# Manmade Salt Licks



## Sponsy12 (Nov 22, 2004)

I've kinda been reading up on these, and from what I've found out all you do is buy salt or minerals and dig a hole put them in it and cover it up and put a little bit on top. I guess the deer just love them. Does anyone use these? if so what is the best method for making them? what kind of salt/minerals do you buy? Granular or solid salt rock? Location?
Thanks 
Kevin


----------



## gtbuck (Sep 14, 2006)

You can just loosen the dirt and put out a salt block from the feed store and if you want to mix minerals mix those in dirt.

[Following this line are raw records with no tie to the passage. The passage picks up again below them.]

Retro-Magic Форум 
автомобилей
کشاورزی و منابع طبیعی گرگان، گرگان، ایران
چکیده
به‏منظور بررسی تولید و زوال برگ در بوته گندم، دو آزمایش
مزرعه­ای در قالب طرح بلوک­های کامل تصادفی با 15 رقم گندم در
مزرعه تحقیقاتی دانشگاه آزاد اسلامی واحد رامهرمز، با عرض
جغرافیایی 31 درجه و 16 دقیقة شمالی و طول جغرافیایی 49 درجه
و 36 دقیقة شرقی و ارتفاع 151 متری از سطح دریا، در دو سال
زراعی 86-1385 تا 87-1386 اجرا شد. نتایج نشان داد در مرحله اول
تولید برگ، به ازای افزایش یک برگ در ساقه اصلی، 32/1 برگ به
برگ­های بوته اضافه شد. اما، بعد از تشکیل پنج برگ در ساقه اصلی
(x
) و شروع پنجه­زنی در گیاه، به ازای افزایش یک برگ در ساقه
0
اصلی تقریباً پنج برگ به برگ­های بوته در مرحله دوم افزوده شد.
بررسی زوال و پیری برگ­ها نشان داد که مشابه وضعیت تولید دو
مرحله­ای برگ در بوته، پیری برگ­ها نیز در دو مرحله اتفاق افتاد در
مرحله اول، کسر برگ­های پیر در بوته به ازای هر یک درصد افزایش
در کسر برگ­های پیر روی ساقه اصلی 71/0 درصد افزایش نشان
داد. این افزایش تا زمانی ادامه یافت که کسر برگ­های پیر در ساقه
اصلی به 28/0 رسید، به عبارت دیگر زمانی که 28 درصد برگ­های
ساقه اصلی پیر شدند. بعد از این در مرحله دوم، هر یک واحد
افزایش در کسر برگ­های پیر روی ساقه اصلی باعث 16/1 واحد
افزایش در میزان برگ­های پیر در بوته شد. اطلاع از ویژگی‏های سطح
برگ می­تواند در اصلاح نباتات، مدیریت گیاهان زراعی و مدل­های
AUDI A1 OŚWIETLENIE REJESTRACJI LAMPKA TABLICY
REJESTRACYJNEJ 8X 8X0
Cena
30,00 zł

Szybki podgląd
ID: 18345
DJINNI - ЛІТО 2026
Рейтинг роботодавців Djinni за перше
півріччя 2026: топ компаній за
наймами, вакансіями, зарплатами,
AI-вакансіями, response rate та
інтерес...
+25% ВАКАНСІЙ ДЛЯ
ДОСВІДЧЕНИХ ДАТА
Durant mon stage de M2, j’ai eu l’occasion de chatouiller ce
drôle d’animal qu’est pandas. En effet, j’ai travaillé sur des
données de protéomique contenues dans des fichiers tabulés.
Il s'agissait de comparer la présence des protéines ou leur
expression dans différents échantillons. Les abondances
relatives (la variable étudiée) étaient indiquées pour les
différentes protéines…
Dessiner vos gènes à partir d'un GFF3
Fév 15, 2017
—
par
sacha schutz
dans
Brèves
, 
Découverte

They work for us.


----------



## bigpuddin43 (Feb 13, 2007)

we made some this year using 50 lbs of dicalcium phosphate 100bs of trace minerals and 50lbs of stock salt!! just loosen the ground with a hoe or shovel pour the stuff on and mix it in and one good rain and the deer will start using them! our deer are wearing them out and have been all summer long!! only thing to remember is the first year you need to refurbish the lick with the same mixture after about 6 months then again at 1 year after that you just need to do it each year! they are awesome!!


----------



## spank (Feb 4, 2007)

anymore tips on making them


----------



## Sponsy12 (Nov 22, 2004)

Have you guys found much difference between a salt/mineral mix or a salt/mineral block with all the same ingredients in it? does one last longer or have a different effect?


----------